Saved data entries
--- START ---
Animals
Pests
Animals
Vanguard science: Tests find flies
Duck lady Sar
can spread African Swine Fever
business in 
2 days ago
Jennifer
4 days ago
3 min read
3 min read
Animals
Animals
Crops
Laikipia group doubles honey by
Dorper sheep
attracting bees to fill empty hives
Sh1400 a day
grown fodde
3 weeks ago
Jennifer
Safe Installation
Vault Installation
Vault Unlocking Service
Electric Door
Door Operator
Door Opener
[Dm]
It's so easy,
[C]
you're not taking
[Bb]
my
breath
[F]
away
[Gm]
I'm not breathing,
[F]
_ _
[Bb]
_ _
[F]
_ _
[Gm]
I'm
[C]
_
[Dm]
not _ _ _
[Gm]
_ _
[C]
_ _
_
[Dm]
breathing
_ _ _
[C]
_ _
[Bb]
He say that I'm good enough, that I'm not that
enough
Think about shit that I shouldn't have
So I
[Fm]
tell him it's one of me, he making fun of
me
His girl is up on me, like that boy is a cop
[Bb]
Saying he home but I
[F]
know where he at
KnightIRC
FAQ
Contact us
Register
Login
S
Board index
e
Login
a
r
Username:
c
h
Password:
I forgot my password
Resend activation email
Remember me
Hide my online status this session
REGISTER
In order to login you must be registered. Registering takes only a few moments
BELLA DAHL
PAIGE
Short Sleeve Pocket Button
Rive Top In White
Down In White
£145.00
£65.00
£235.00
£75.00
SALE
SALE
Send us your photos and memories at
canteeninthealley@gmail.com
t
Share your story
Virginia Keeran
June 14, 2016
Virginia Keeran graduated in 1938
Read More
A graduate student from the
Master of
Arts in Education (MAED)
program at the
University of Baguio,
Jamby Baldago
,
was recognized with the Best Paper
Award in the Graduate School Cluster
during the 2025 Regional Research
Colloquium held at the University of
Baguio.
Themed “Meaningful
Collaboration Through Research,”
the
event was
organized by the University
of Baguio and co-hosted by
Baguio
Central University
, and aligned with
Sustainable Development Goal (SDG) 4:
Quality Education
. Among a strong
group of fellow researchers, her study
--- END ---
→ Task directions
When a line among the entries above contains "University", copy it.

→ Solution below
University of Baguio,
Colloquium held at the University of
organized by the University
Central University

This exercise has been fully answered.